From these plots, we can see that there are more total younger players with higher playing times. There is not a strong relationship between age and whether or not the person is a subscriber. However, there does seem to be a relationship between playing time and subscribers. According to this visualizaton, a younger person (roughly between 10 and 30) with a higher playing time is more likely to subscribe.

We can next compare the player's gender to whether or not they are a subscriber, this time using a bar graph.

In [None]:


player_gender_plot_1 <- ggplot(players, aes(x = gender, fill = subscribe)) +
  geom_bar(position = "dodge") +
  labs(title = "Newsletter Subscription by Player Gender",
       x = "Player Gender", y = "Count",
       fill = "Subscribed")

player_gender_plot_1
  


If we want to analyze the proportional difference between subscribers and non-subscribers for each gender, we can use the `fill` argument below:

In [None]:
players_gender_plot_2 <- ggplot(players, aes(x = gender, fill = subscribe)) +
  geom_bar(position = "fill") +
  labs(y = "Proportion", title = "Proportion Subscribed by Player Gender")
players_gender_plot_2


These bar plots show us that male, female and non-binary players are the most likely to subscribe. (For the players who identify as Agender or Other, there is not enough data to determine a greater assumption.)
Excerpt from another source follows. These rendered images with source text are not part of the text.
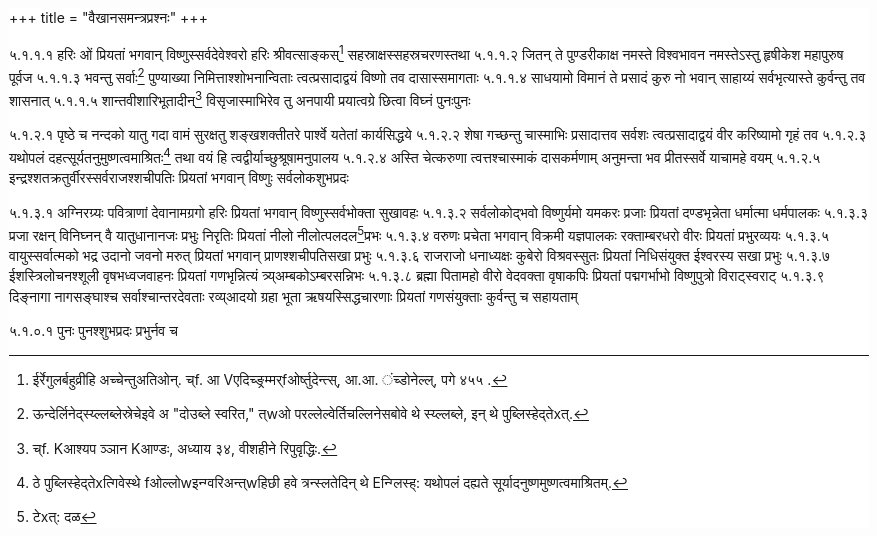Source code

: +++
title = "वैखानसमन्त्रप्रश्नः"
+++


५.१.१.१ हरिः ओं
प्रियतां भगवान् विष्णुस्सर्वदेवेश्वरो हरिः
श्रीवत्साङ्कस्[^१] सहस्राक्षस्सहस्रचरणस्तथा
५.१.१.२ जितन् ते पुण्डरीकाक्ष नमस्ते विश्वभावन
नमस्तेऽस्तु हृषीकेश महापुरुष पूर्वज
५.१.१.३ भवन्तु सर्वाः[^२] पुण्याख्या निमित्ताश्शोभनान्विताः
त्वत्प्रसादाद्वयं विष्णो तव दासास्समागताः
५.१.१.४ साधयामो विमानं ते प्रसादं कुरु नो भवान्
साहाय्यं सर्वभृत्यास्ते कुर्वन्तु तव शासनात्
५.१.१.५ शान्तवीशारिभूतादीन्[^३] विसृजास्माभिरेव तु
अनपायी प्रयात्वग्रे छित्वा विघ्नं पुनःपुनः

[^१]: ईर्रेगुलर्बहुव्रीहि अच्चेन्तुअतिओन्.  च्f.  आ Vएदिच्ङ्रम्मर्fओर्ष्तुदेन्त्स्, आ.आ. ंच्डोनेल्ल्, पगे ४५५ .

[^२]: ऊन्देर्लिनेद्स्य्ल्लब्लेस्रेचेइवे अ "दोउब्ले स्वरित," त्wओ परल्लेल्वेर्तिचल्लिनेसबोवे थे स्य्ल्लब्ले, इन् थे पुब्लिस्हेद्तेxत्.

[^३]: च्f.  Kआश्यप ञ्ञान Kआण्डः, अध्याय ३४, वीशहीने रिपुवृद्धिः.



५.१.२.१ पृष्ठे च नन्दको यातु गदा वामं सुरक्षतु
शङ्खशक्तीतरे पार्श्वे यतेतां कार्यसिद्धये
५.१.२.२ शेषा गच्छन्तु चास्माभिः प्रसादात्तव सर्वशः
त्वत्प्रसादाद्वयं वीर करिष्यामो गृहं तव
५.१.२.३ यथोपलं दहत्सूर्यतनुमुष्णत्वमाश्रितः[^४]
तथा वयं हि त्वद्वीर्याच्छुश्रूषामनुपालय
५.१.२.४ अस्ति चेत्करुणा त्वत्तश्चास्माकं दासकर्मणाम्
अनुमन्ता भव प्रीतस्सर्वे याचामहे वयम्
५.१.२.५ इन्द्रश्शतक्रतुर्वीरस्सर्वराजश्शचीपतिः
प्रियतां भगवान् विष्णुः सर्वलोकशुभप्रदः

[^४]: ठे पुब्लिस्हेद्तेxत्गिवेस्थे fओल्लोwइन्ग्वरिअन्त्wहिछी हवे त्रन्स्लतेदिन् थे Eन्ग्लिस्ह्: यथोपलं दह्यते सूर्यादनुष्णमुष्णत्वमाश्रितम्.


५.१.३.१ अग्निरग्र्यः पवित्राणां देवानामग्रगो हरिः
प्रियतां भगवान् विष्णुस्सर्वभोक्ता सुखावहः
५.१.३.२ सर्वलोकोद्भवो विष्णुर्यमो यमकरः प्रजाः
प्रियतां दण्डभृन्नेता धर्मात्मा धर्मपालकः
५.१.३.३ प्रजा रक्षन् विनिघ्नन् वै यातुधानानजः प्रभुः
निरृतिः प्रियतां नीलो नीलोत्पलदल[^५]प्रभः
५.१.३.४ वरुणः प्रचेता भगवान् विक्रमी यज्ञपालकः
रक्ताम्बरधरो वीरः प्रियतां प्रभुरव्ययः
५.१.३.५ वायुस्सर्वात्मको भद्र उदानो जवनो मरुत्
प्रियतां भगवान् प्राणश्शचीपतिसखा प्रभुः
५.१.३.६ राजराजो धनाध्यक्षः कुबेरो विश्रवस्सुतः
प्रियतां निधिसंयुक्त ईश्वरस्य सखा प्रभुः
५.१.३.७ ईशस्त्रिलोचनश्शूली वृषभध्वजवाहनः
प्रियतां गणभृन्नित्यं त्र्य्अम्बकोऽम्बरसन्निभः
५.१.३.८ ब्रह्मा पितामहो वीरो वेदवक्ता वृषाकपिः
प्रियतां पद्मगर्भाभो विष्णुपुत्रो विराट्स्वराट्
५.१.३.९ दिङ्नागा नागसङ्घाश्च सर्वाश्चान्तरदेवताः
रव्य्आदयो ग्रहा भूता ऋषयस्सिद्धचारणाः प्रियतां गणसंयुक्ताः कुर्वन्तु च सहायताम्

[^५]: टेxत्: दळ


५.१.०.१ पुनः पुनश्शुभप्रदः प्रभुर्नव च


[^६]: टेxत्: पिङ्गळायै
[^७]: टेxत्: काळ्यै
[^८]: टेxत्: नाळीक
[^९]: १९२६ एदितिओन्: वृषभायै; १९४६, १९८४ एद्स्.: वृषहायै
[^१०]: टेxत्: काळ्यै
[^११]: ऋV ५.५१.११.  आल्सो श्श्१०.८.१७, १२.८.९, १४.३.१२; श्ङ्१.४.२, १.१५.१२, २.६.२; आश्८.१.२३, ९.५.५; ंङ्२.१५.६.
[^१२]: ऋV १०.१५२.२ .  आल्सो fओउन्दिनृV १०.१५२.२; आV १.२१.१, ८.५.२२; श्B ५.१; आद्B १; ट्B ३.७.११.४; टा १०.१.९; टाआ १०.५५; ंहानू २०.५; आप्श्३.१२.१; Vःढ्८.४३.
[^१३]: सोमं राजानम् (प्रतीक): Kह्ङ्३.२.२०; ष्विध्२.३.२; Vआइत्१५.१६. Cf. Vइढ्५६.१७, ५६.२४; Vआढ्२८.१३ञ्१४; ळात्ढ्३.१२; Vआत्ढ्३.१२.
[^१४]: सोममा वह: ट्ष्२.५.९.४; KB ८.८; श्B १.४.२.१६, २.६.१.२२; ट्B ३.५.३.२; श्श्१.५.२, ५.११.४.
[^१५]: ठे चोन्सोनन्त्गिसोच्चसिओनल्ल्यिन्सेर्तेदिन्तो थे तेxत्तो इन्दिचते अननुस्वार.
[^१६]: ऋV १.३०.७. ठे ऋV फ्रसे योगेयोगे तवस्तरमिसल्सो गिवेनिनाV १०.२४.७, २०.२६.१; ष्V १.१६३, २.९३; Vष्११.१४; ट्ष्४.१.२.१, ५.१.२.१; ंष्२.७.२: ७५.५, ३.१.३: ३.२१; Kष्१६.१, १०.२; ९.२.२०; श्B ६.३.२.४; आष्६.४.१०; Vऐत्२६.१२; आप्श्१६.२.३; ंश्६.१.१; आप्ंB १.६.३, २.४.१; आप्ङ्२.५.२०, ४.११.६; ःङ्१.४.११.
[^१७]: ऋV १०.९.१. ठे wओर्द्सापो हि ष्ठा मयोभुवः अरे अल्सो fओउन्दिन्:  आV १.५.१; ष्V २.११८७; Vष्११.५०, ३६.१४; ट्ष्४.१.५.१, ५.६.१.४, ७.४.१९.४; ंष्२.७.५: ७९.१६, ३.१.६: ८.१०, ४.९.२७: १३९.३; Kष्१६.४, १९.५, ३५.३; श्B ६.५.१.२; ट्B ३.९.७.५; टा ४.४२.४, १०.१.११; आप्श्७.२१.६, ९.१२.२. ९.१८.८, १३.१५.१३, १४.१८.१, १६.४.१; एत्च्.
[^१८]: टेxत्: तत्थ्
[^१९]: Vष्(K) ३.२.५.
[^२०]: ठिसिस परफ्रसे ओf  Vष्(K) ३.२.५, अग्नये गृहपतये रयिमते पुष्टिपतये स्वाहा.  अग्नयेऽन्नादायान्नपतये स्वाहा.
[^२१]: ठे १९४६ पुब्लिस्हेदेदितिओन् गिवेस्थे वरिअन्त्रेअदिन्ग्शान्तो दान्तो.
[^२२]: Cओम्परे थे उनुसुअलच्चेन्त्स्हेरे wइथ्५.१.१.१, प्रियतां भगवान् विष्णुस्.
[^२३]: ःेरे प्रियतां हसोन्ल्योने अच्चेन्त्.
[^२४]: ऋV १०.३४.१३ ब्
[^२५]: ऋV १०.३४.१३ द् Oउर्तेxत्दिffएर्स्fरों थे ऋV इन् थे अच्चेन्तुअतिओनोf थे fओल्लोwइन्ग्wओर्द्स्:  कितव, जाया, आयम्, अन्दर्यः.
[^२६]: च्f.  ऋV ४.५८.२; भागवतम् ५.२०.१५
[^२७]: च्ज् ऋV ८.२६.२३
[^२८]: टेxत्: योगार्धम्
[^२९]: ठे पुब्लिस्हेद्तेxत्गिवेस्हेरे असनद्दितिओनल्रेअदिन्गत्थे बोत्तोमोf थे पगे: (रुद्रमन्यं त्र्य्अम्बकमिति मरीचिः).  ठे wओर्द्स्"थे पुब्लिस्हेद्तेxत्" इन्दिचते बोथ्थे १९४६ अन्द्१९८४ एदितिओन्स्.
[^३०]: १९४६ एदितिओन् स्होwस्थे इन्चोर्रेच्त्रेअदिन्ग्पमृद्धैः wहिछ्wअस्चोर्रेच्तेदिन् थे १९८४ एदितिओन्.  ईन् टेलेगु स्च्रिप्त्, प अन्द्स अरे वेर्य्सिमिलर्.
[^३१]: १९४६ तेxत्रेअद्स्मर्त्यान्ं.  ठे १९८४ तेxत्रेअद्स्मर्त्यान्, अस्सुमिन्ग्थत्wहतप्पेअर्स्तो बे अ सेचोन्द्रिसच्तुअल्ल्य स्य्म्बोल्fओर्fइनल्न् wइथोने लोओप्ब्रोकेनोff.  Oथेर्wइसे असित्स्तन्द्स्, थे १९८४ एदितिओन् wओउल्द्रेअद्मर्र्त्या.  ई हवे चोर्रेच्तेदल्ल्थेसे उनिन्तेल्लिगिब्ले fओर्म्स्तो मर्त्यानां, wहिछ्चोम्बिनेद्wइथन्नेन प्रोविदेसनिन्तेल्लिगिब्ले रेअदिन्ग्परल्लेल्तो हविषा सुराणान्.
[^३२]: ठे तेxत्प्लचेसननुदत्त उन्देर्थे ऊ ओf भूम्यन्द्थेन स्वरित ओवेर्थे अ इनग्नि, सेएमिन्ग्ल्यनिम्पोस्सिब्ले fएअतोf रेचिततिओन्.
[^३३]: णोर्मलच्चेन्त्दुहतां.
[^३४]: ई रेअद्थिसस्धरा सा या.  ईन् हिस्Eन्ग्लिस्ह्त्रन्स्लतिओनोf थे Kञ्K, ङोउद्रिअअन् (प्. ३१९) लिस्त्सनल्तेर्नतिवे रेअदिन्ग्धारायासाय fरोम ग्रोउपोf मनुस्च्रिप्त्स्wहिछ्हे चल्ल्सॢ.  ङोउद्रिअअनिसुनब्ले तो त्रन्स्लते थेसे लेत्तेर्सेइथेरस्धारासाया (wहिछ्हे इन्चोर्रेच्त्ल्य्लिस्त्सस्धारासाय) ओरस्धारायासाय.
[^३५]: ई हवे अद्देद्विसर्ग तो चोर्रेच्त्थे तेxत्.
[^३६]: ठे १९४६ एदितिओन् चोर्रेच्त्ल्य्गिवेस्ज्येष्ठा, होwएवेर्थे १९८४ एदितिओन् हस्चोर्रुप्तेद्थे wओर्द्तो जेष्ठा.
[^३७]: ठे ओल्देरेदितिओन् चोर्रेच्त्ल्य्गिवेस्पुण्य, होwएवेर्थे १९८४ एदितिओनोf थे तेxथस्चोर्रुप्तेदित्तो ऋउण्य.  ईन् टेलेगु स्च्रिप्त्, पन्दृ, wहेन् fओल्लोwइन्ग चोन्सोनन्त्, अरे सिमिलर्.
[^३८]: ठे तेxत्गिवेस्थे उनिन्तेल्लिगिब्ले वरेळाम्, wहिछी हवे छन्गेद्तो वरेशाम्, तो थे (fएमले) लोर्दोf बोओन्स्.  ई छोसे थिसोवेर्थे पोस्सिब्ले वरेषां सिन्चे इन् थे टेलेगु स्च्रिप्तॢ इस्वेर्य्सिमिलर्तो श्.  आल्सो थे रेअदिन्गोf वरेशां गिवेस्प्रोविदेस रेfएरेन्त्fओर्थे fओउरोच्चुर्रेन्चेसिन् थिस्तेxतोf इमाम्.
[^३९]: ई हवे चोर्रेच्तेद्श्वश्रावये तो श्वः श्रावये.  ठुस्थे wओर्द्श्वः, "तोमोर्रोw" fओल्लोwस्थे wओर्दद्य, "तोदय्" इन् थे प्रेविओउस्लिने, अ चोम्मोन् सेॠउएन्चे.  च्f. ऋV ६.५६.६ .
[^४०]: आनिर्रेगुलरच्चुसतिवे.
[^४१]: ई wअस्तेम्प्तेद्तो छन्गे थिस्तो इन्द्रानुजम्, अ नमे fओर्Vइष्णु, होwएवेर्थे नेxथ्य्म्न् बेगिन्स्wइथ्रुद्राजम्, सो थे परल्लेल्fओर्मिन्द्राजं सेएम्स्तो बे wहतिसिन्तेन्देद्.
[^४२]: ठे wओर्दप्, "wअतेर्", इस्हेरे उसेदिन् थे सिन्गुलरच्चुसतिवे.  ठे सिन्गुलर्fओर्मोf थिस्wओर्दिस्नोर्मल्ल्य्fओउन्दोन्ल्यिन् Vएदिच्षन्स्क्रित्.
[^४३]: महेन्द्रमावह: ट्B ३.५.३.२, श्श्१.५.३.
[^४४]: अग्निमा वह:  KB ८.८; श्B १.४.२.१६, २.६.१.२२; ट्B ३.५.३.२; श्श्१.५.३, ५.११.४.
[^४५]: च्f. Vंড়्  ५.१.१३.१ fन्
[^४६]: टेxत्: अर्गळम्, wहिछी हवे छन्गेद्तो अर्गलम् wहिछ्मेअन्स्"अ wओओदेन् बोल्तोर्पिन् fओर्fअस्तेनिन्ग दोओरोर्थे चोवेरोf अ वेस्सेल्(इतेम्स्wहिछरे मेन्तिओनेद्fरेॠउएन्त्ल्यिन् Vऐखानस रितुअल्स्)".  आन्दिन् थे ড়द्म ড়ुराण अर्गल इस्थे नमे ओf अ हेल्ल्.
[^४७]: शिवमावाहयाम्यहम्: ंष्२.९.१: ११९.६.
[^४८]: एते अष्टशताख्या देवा इति कश्यपः
[^४९]: टेxत्: वायु, चोर्रेच्तेद्तो वायू, fरोम्, प्रेसुमब्ल्य्, अनोरिगिनल्सवायुः राजा.
[^५०]: टेxत्: बृन्द, चोर्रेच्तेद्तो वृन्द.
[^५१]: ठिसिस ररे fउतुरे इम्पेरतिवे fओर्म्.  च्f. ॡहित्नेय्ऽस्ङ्रम्मर्,  ९३८
[^५२]: ठे १९४६ एदितिओन् गवे द्वितीयां, होwएवेर्थिस्wअस्चोर्रेच्तेदिन् थे १९८४ एदितिओन् तो द्वितीयं, अप्परेन्त्ल्य्रेfएर्रिन्ग्तो कर्म इन् थे प्रेविओउस्वेर्से.
[^५३]: ठे दोउब्ले ग्, प्रेसुमब्ल्यिन्सेर्तेधेरे अस्रेचिततिओन् गुइदे, इस्चेर्तैन्ल्युनुसुअल्.
[^५४]: टेxत्:  रधन्तरम्.
[^५५]: ईन् थे लेfत्हन्द्मर्गिनोf थे मनुस्च्रिप्थेरे इस्wरित्तेन्: दारुसम्ग्रहणं, "थे तकिन्गोf थे wओओद्".
[^५६]: ठे तेxथेरे इन्सेर्त्स्थिस्fओओत्नोते: भवे भवेनातिभवे भजस्व मां भवोद्भवाय नमः सोम(ग्)ं राजानम् = = बृहस्पतिं नाथपाला ॥ प्रससाहिषे पुरुहूत = = रेवतीनाम् ॥ काश्यपेन प्रतिपादितम्
[^५७]: ल्देनोतेसा इन् थे ऋV
[^५८]: टेxत्: मा wहिछी हवे चोर्रेच्तेद्तो इमा.
[^५९]: ठे Vंড়् हेरे गिवेस्थे मेत्रिचल्fओर्ं वृष्णियं रथेर्थन् वृष्ण्यम्.
[^६०]: Vंড়् दिविदेस्थिस्वेर्से, मकिन्ग्थे सेचोन्द्लिने थे fइर्स्तोf अध्याय ४६.  ठे नुम्बेरिन्घस्बेएनद्जुस्तेद्तो रेfलेच्त्थे चोम्प्लेते वेर्से, wहिछ्नोw अप्पेअर्स्हेरे अत्थे एन्दोf अध्याय ४५.
[^६१]: च्f.  ५.१.१२.२  ःेरे थे अच्चेन्तिसिर्रेगुलर्ल्य्प्लचेदोन् थे पेनुल्तिमते स्य्ल्लब्ले ओf सप्तसु, रथेर्थन् थे लस्त्स्य्ल्लब्ले असुसुअल्.
[^६२]: ठे १९८४ टेलेगु स्च्रिप्तेदितिओनोf थे Vंড়् हसच्चिदेन्तल्ल्य्पुत्पगेस्१७ अन्द्१८ ओf थे fइर्स्त्प्रश्न अfतेर्पगे १६ ओf थे fइfथ्प्रश्न.  षिमिलर्ल्य्पगे १७ अन्द्१८ ओf थे fइfथ्प्रश्न हस्बेएन् पुतfतेर्पगे १६ ओf थे fइर्स्त्प्रश्न.  ठे fइर्स्त्fओउर्प्रश्नस्fओर्म सिन्ग्ले बोओकन्द्प्रश्नस्५८ fओर्ं थे सेचोन्द्बोओक्.  ठेरेfओरे थे तेxत्बेगिन्स्नुम्बेरिन्गगैन् fरोम् १ अत्थे बेगिन्निन्गोf प्रश्न ५, अन्द्थिसिस्wह्य्थे त्wओ सेत्सोf पगेस्१७ अन्द्१८ wएरे चोन्fउसेद्.
[^६३]: टेxत्: उद्युतं
[^६४]: टेxत्: तत्थ्
[^६५]: ठिर्द्पेर्सोन् सिन्गुलरिम्पेरतिवे fरों विसो.
[^६६]: च्f. Vंড়् ६.३३.५
[^६७]: टेxत्: मा(ग्)ंसेभ्य
[^६८]: च्f.  ५.१.२४.३
[^६९]: टेxत्:  मूर्था.
[^७०]: ठे १९८४ एदितिओन् गिवेसविता भव इन्स्तेअदोf  नोऽविता भव.
[^७१]: अदीव्यं हस्बेएन् चोर्रेच्तेद्तो अदीव्यनच्चोर्दिन्ग्तो अल्ल्थे तेxत्स्fओर्wहिछ्थिसिस प्रतीक.
[^७२]: टेxत्: मौळिमालायै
Now after seeing these visualizations, we can begin to plan the method we would use to predict subscribers based on player characteristics and behaviours. The method I propose is kNN classification, because this is a classification problem into two categories (TRUE and FALSE), and kNN is a fairly straightforward method to do so. We would need to assume that all numeric predictors will be scaled to avoid dominance in distance calculations.